Janice Bartlett, Leucadia
SeaWorld's arcane concept
I totally agree with what you said in your March 19 "Editor's Note"—100 percent. I've never been a fan of SeaWorld. It just always seemed so fake and made-up.
Seeing marine animals in small pens, doing tricks to entertain small children and adults is asinine. It's an extremely outdated and arcane concept from back in the day, several centuries ago, when man thought it was our god-given right to conquer and control nature. Hopefully, most of us know now that this is not the case. Animals are not here for our amusement—the animals in SeaWorld, the San Diego Zoo or any animals in captivity held against their own free will.
I really hope Richard Bloom's bill passes and SeaWorld is forced to become more conscious of its inhabitants and evolves with a much more environmentally friendly stewardship.
It's time for SeaWorld to redefine itself or fall into obscurity. There are plenty more tourist attractions to see and do in San Diego besides SeaWorld. I don't see us losing tourism money if the bill passes; I see the money being spent in other, better areas.

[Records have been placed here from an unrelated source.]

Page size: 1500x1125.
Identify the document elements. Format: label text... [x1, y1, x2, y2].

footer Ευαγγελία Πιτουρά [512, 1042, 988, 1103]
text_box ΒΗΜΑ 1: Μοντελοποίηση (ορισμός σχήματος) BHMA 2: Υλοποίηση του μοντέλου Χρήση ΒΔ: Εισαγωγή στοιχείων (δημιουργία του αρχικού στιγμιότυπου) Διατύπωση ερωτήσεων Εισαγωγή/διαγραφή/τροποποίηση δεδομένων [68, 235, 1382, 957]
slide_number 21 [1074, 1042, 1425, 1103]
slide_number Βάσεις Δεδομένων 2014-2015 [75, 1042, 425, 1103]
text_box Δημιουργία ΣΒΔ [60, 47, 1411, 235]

Great article. Let's keep this discussion going and continue to draw awareness to help these sea mammals that don't have a voice, like Tilikum.

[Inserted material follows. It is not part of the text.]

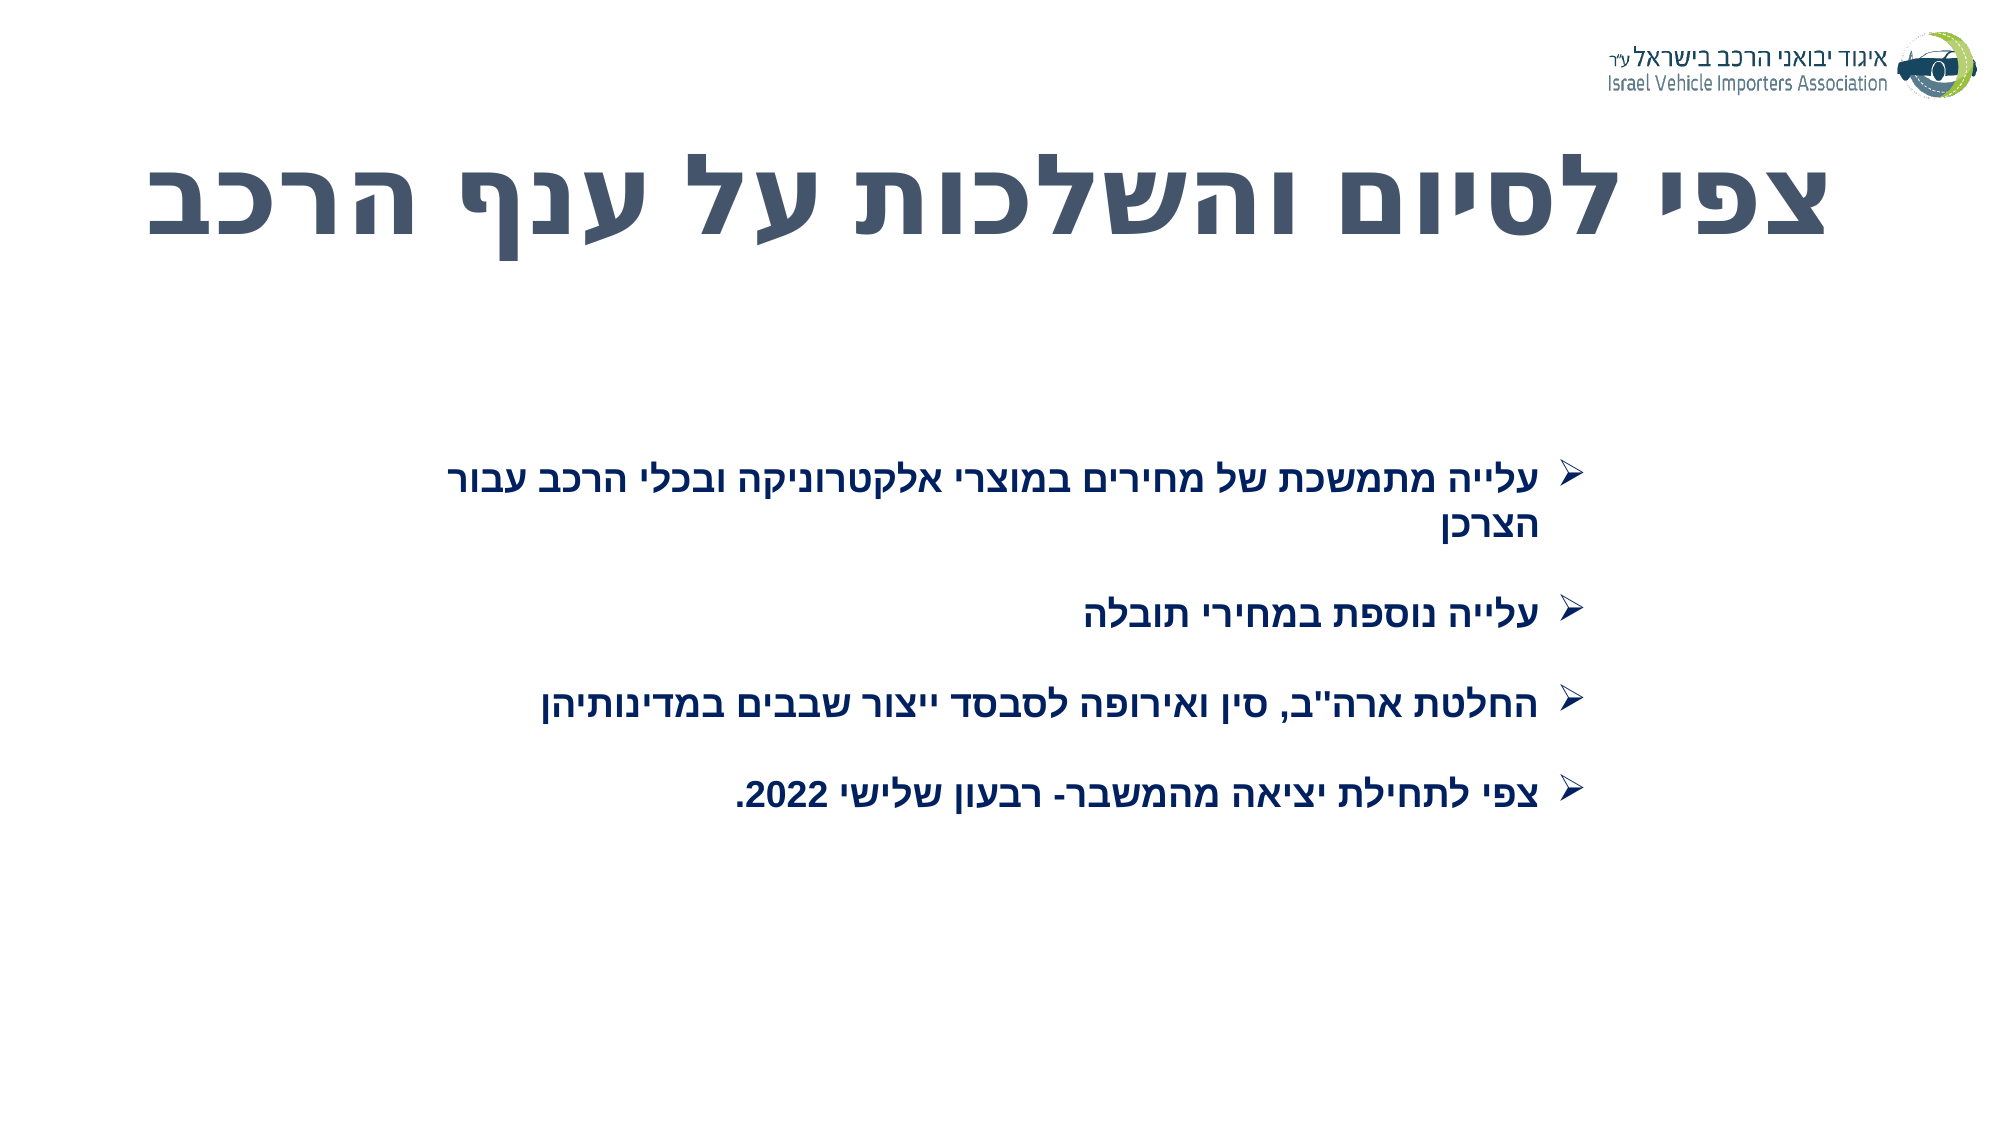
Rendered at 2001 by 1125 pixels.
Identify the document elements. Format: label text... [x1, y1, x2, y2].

text_box צפי לסיום והשלכות על ענף הרכב [17, 114, 1966, 265]
picture [1601, 19, 1982, 115]
text_box עלייה מתמשכת של מחירים במוצרי אלקטרוניקה ובכלי הרכב עבור הצרכן עלייה נוספת במחירי תובלה החלטת ארה''ב, סין ואירופה לסבסד ייצור שבבים במדינותיהן צפי לתחילת יציאה מהמשבר- רבעון שלישי 2022. [403, 447, 1602, 823]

Denise Milbauer, University Heights
SeaWorld needs to change
Many thanks for sharing your take on SeaWorld ["Editor's Note," March 19]. I'm a San Diego native who grew up going to SeaWorld, and it's a part of local culture, but some things need to change. Keeping orcas captive is one of those things.
So often, the pro-animal side of the argument becomes shrill, and its written attempts at persuasion are laden with exclamation marks and words in all-caps. Your piece makes the argument without the credibility-killing emotion. Well done.
Yes, let's see what Assembly Speaker Toni Atkins has to say. After the disappointing unanimous City Council support of declaring March "SeaWorld Month," it would be a bold move indeed if she came out in favor of Richard Bloom's heroic legislation.
If Los Angeles and San Francisco come out in favor of the legislation and San Diego remains opposed, it would pit city against city. I hope you'll keep readers posted on what happens with this legislation. SeaWorld news is hot-hot-hot right now.
Elaine Boyd, North Park
Editor's note: Atkins hasn't articulated her position on Bloom's bill, but she's had positive things to say about SeaWorld while attending the theme park's 50th birthday party. Meanwhile, last week, the bill stalled for at least a year when it was sent out for further study by the Assembly Committee on Water, Parks and Wildlife.